Could you write out the line containing "QB VAL, 26: -1.8 -> -2.355" and all the lines below it in the data, exactly, through the final one and nothing else?
--- PROVIDED RECORDS Enclosed Below ---
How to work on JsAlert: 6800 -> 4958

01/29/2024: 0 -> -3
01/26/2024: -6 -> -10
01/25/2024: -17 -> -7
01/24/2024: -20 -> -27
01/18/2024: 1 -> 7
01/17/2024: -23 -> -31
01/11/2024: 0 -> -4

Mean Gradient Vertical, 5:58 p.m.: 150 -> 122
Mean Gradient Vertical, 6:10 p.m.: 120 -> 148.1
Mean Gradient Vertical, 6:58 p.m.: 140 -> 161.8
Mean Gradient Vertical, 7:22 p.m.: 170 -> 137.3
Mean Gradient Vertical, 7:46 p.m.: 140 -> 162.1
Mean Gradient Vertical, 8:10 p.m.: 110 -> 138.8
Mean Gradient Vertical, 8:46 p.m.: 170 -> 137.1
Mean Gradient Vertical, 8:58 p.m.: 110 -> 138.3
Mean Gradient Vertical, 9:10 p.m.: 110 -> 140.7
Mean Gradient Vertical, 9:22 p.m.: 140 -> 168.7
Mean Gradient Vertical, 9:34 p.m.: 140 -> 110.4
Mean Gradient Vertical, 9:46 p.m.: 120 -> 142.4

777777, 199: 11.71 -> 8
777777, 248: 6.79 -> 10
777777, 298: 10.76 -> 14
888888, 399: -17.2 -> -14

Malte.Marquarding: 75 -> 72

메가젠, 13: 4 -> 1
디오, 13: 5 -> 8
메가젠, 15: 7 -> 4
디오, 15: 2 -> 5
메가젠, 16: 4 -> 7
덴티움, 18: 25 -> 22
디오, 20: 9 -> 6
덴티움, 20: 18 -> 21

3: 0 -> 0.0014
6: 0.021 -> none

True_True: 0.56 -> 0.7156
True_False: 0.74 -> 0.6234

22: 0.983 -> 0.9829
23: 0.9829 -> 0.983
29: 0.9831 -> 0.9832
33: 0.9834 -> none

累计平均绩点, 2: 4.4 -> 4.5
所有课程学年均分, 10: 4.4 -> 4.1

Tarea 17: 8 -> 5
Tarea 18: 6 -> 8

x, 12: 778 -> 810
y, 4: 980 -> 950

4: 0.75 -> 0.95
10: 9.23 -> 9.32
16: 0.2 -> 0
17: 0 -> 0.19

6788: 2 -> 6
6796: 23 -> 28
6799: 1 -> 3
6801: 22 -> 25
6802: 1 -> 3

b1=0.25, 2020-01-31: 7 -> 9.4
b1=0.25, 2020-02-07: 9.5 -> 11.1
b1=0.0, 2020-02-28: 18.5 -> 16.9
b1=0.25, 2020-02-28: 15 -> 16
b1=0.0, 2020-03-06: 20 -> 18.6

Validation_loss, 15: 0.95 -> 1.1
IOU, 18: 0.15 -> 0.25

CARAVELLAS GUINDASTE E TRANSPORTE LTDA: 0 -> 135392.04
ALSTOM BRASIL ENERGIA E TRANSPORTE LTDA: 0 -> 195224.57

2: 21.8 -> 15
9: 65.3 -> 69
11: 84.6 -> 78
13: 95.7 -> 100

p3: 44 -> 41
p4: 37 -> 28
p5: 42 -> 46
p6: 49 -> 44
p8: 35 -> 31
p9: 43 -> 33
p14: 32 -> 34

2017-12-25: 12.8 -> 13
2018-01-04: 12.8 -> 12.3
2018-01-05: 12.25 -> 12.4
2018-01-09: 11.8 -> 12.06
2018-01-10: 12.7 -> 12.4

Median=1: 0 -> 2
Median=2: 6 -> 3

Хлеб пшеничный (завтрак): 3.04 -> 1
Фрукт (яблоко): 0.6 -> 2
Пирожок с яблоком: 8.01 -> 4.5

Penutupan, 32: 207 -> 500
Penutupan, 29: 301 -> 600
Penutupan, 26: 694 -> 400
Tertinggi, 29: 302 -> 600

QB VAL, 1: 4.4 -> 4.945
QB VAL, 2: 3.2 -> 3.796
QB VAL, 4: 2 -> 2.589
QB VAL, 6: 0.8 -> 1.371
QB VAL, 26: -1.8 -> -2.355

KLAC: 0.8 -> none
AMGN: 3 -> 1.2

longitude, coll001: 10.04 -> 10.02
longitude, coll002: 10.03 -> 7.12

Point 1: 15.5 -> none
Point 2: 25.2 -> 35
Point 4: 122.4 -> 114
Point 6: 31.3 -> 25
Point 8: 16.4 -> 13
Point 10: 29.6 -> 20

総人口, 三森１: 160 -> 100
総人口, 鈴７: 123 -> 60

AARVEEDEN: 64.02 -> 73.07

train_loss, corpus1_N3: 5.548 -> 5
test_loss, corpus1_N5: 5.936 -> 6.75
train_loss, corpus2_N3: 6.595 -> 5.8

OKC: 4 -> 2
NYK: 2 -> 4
--- End of Enclosed PROVIDED RECORDS ---
(RESPONSE TO THE EXERCISE)
QB VAL, 26: -1.8 -> -2.355

KLAC: 0.8 -> none
AMGN: 3 -> 1.2

longitude, coll001: 10.04 -> 10.02
longitude, coll002: 10.03 -> 7.12

Point 1: 15.5 -> none
Point 2: 25.2 -> 35
Point 4: 122.4 -> 114
Point 6: 31.3 -> 25
Point 8: 16.4 -> 13
Point 10: 29.6 -> 20

総人口, 三森１: 160 -> 100
総人口, 鈴７: 123 -> 60

AARVEEDEN: 64.02 -> 73.07

train_loss, corpus1_N3: 5.548 -> 5
test_loss, corpus1_N5: 5.936 -> 6.75
train_loss, corpus2_N3: 6.595 -> 5.8

OKC: 4 -> 2
NYK: 2 -> 4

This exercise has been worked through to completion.